_What to produce_. Copy every line of the entries that has the string "virtual" in it.

[Stored data]
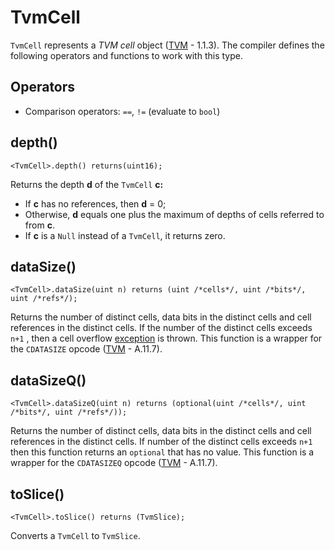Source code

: # TvmCell

`TvmCell` represents a _TVM cell_ object ([TVM](https://broxus.gitbook.io/threaded-virtual-machine/) - 1.1.3). The compiler defines the following operators and functions to work with this type.

## Operators

* Comparison operators: `==`, `!=` (evaluate to `bool`)

## depth()

```solidity
<TvmCell>.depth() returns(uint16);
```

Returns the depth **d** of the `TvmCell` **c:**&#x20;

* If **c** has no references, then **d** = 0;&#x20;
* Otherwise, **d** equals one plus the maximum of depths of cells referred to from **c**.&#x20;
* If **c** is a `Null` instead of a `TvmCell`, it returns zero.

## dataSize()

```solidity
<TvmCell>.dataSize(uint n) returns (uint /*cells*/, uint /*bits*/, uint /*refs*/);
```

Returns the number of distinct cells, data bits in the distinct cells and cell references in the distinct cells. If the number of the distinct cells exceeds `n+1` , then a cell overflow [exception](../../troubleshooting/tvm-exception-codes.md) is thrown. This function is a wrapper for the `CDATASIZE` opcode ([TVM](https://broxus.gitbook.io/threaded-virtual-machine/) - A.11.7).

## dataSizeQ()

```solidity
<TvmCell>.dataSizeQ(uint n) returns (optional(uint /*cells*/, uint /*bits*/, uint /*refs*/));
```

Returns the number of distinct cells, data bits in the distinct cells and cell references in the distinct cells. If number of the distinct cells exceeds `n+1` then this function returns an `optional` that has no value. This function is a wrapper for the `CDATASIZEQ` opcode ([TVM](https://broxus.gitbook.io/threaded-virtual-machine/) - A.11.7).

## toSlice()

```solidity
<TvmCell>.toSlice() returns (TvmSlice);
```

Converts a `TvmCell` to `TvmSlice`.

_Answer box_.
`TvmCell` represents a _TVM cell_ object ([TVM](https://broxus.gitbook.io/threaded-virtual-machine/) - 1.1.3). The compiler defines the following operators and functions to work with this type.
Returns the number of distinct cells, data bits in the distinct cells and cell references in the distinct cells. If the number of the distinct cells exceeds `n+1` , then a cell overflow [exception](../../troubleshooting/tvm-exception-codes.md) is thrown. This function is a wrapper for the `CDATASIZE` opcode ([TVM](https://broxus.gitbook.io/threaded-virtual-machine/) - A.11.7).
Returns the number of distinct cells, data bits in the distinct cells and cell references in the distinct cells. If number of the distinct cells exceeds `n+1` then this function returns an `optional` that has no value. This function is a wrapper for the `CDATASIZEQ` opcode ([TVM](https://broxus.gitbook.io/threaded-virtual-machine/) - A.11.7).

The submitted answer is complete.